I know of several different arguments.  You can decide which one you think is most elegant...

 1. Rohlin's argument, which is actually quite geometric.  You start with an immersion of the 3-manifold in $\mathbb{R}^5$.  You modify the immersion by a cobordism until it is an embedding, and then find an explicit 4-manifold bounding it.  This is nicely explained in ["A la recherche de la topologie perdue"][1].  I believe this is also Autumn Kent's answer above.

 2. Thom's argument, with lots of algebraic topology.  This is probably not the most elegant route if you only want this piece, although of course Thom tells you much more.

 3. Rourke's argument as sketched by Daniel Moskovich above.  Indeed, any proof that the mapping class group is generated by Dehn twists also gives a proof that $\Omega_3 = 0$.  Dehn and Lickorish also have proofs of this.

 4. I also have a [proof][2] with Francesco Costantino, also direct and geometric.  You take the compact 3-manifold and look at a generic map to $\mathbb{R}^2$.  The preimage of a generic point is a disjoint union of circles, which bounds a convenient canonical surface (a union of disks).  Take these disks as the start of your 4-manifold.  In codimension one singularities, two of these circles can merge, and the preimage of a little transversal is a pair of pants, which can be filled in with a 3-sphere (together with the disks already attached).  In codimension 2, there are only two different interesting local models, and both can be filled in canonically with a 4-ball.
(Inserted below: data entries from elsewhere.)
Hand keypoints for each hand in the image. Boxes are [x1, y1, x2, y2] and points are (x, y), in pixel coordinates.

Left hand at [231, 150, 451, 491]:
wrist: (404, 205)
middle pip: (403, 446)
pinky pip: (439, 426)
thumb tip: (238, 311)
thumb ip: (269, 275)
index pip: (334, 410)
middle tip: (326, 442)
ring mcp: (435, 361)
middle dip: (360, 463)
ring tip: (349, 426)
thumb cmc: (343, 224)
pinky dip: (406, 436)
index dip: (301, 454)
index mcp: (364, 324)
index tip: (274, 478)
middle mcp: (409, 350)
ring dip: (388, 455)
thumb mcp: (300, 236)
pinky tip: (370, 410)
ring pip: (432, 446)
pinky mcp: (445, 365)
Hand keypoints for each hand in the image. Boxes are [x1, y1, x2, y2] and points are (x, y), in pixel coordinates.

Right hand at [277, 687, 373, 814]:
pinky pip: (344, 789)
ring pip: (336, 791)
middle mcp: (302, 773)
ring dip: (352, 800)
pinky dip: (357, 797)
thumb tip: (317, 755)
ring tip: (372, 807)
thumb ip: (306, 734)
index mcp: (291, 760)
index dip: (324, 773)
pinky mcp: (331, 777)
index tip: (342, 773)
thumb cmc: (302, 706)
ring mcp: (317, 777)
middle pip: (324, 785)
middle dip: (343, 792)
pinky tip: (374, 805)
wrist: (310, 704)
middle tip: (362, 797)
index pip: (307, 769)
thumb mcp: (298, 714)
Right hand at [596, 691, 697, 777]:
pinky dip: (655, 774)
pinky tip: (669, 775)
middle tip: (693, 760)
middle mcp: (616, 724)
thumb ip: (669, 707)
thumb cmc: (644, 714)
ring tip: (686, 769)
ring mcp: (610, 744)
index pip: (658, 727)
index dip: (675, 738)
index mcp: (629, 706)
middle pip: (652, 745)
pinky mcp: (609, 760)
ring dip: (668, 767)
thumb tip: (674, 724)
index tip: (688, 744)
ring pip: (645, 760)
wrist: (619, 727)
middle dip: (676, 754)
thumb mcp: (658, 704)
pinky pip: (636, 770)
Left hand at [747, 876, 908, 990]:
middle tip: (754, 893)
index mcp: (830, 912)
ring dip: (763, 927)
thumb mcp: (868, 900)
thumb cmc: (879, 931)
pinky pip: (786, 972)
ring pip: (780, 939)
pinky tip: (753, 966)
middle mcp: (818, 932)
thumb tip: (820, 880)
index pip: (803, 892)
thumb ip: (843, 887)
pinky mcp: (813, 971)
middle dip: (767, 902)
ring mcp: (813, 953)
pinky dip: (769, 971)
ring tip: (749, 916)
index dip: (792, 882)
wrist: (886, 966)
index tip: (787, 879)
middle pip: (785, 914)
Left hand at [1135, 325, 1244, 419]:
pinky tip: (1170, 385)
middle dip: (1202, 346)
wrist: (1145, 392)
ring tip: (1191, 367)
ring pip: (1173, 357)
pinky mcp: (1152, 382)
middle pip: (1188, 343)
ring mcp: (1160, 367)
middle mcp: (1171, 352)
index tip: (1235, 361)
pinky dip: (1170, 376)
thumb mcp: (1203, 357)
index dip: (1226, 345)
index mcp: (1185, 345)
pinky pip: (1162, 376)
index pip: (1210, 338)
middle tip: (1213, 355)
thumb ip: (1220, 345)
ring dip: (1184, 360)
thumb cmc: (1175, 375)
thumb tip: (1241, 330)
The reason to prefer our proof (number 4) is that it is more efficient, in that (e.g.) for a 3-manifold triangulated with $n$ tetrahedra, it gives a 4-manifold with bounded geometry with $O(n^2)$ simplices.  By comparison, the mapping-class group arguments of (3) tend to give a 4-manifold of complexity at least exponential in $n$, and usually a tower of exponentials.  (You can see this already in the inductive argument sketched out in Daniel Moskovich's answer.)  Thom's proof (2) is completely non-explicit; I don't know how to extract any bounds from it.  Rohlin's proof (1) can, I believe, be shown to give a 4-manifold with $O(n^4)$ simplices, although I never worked out all the details.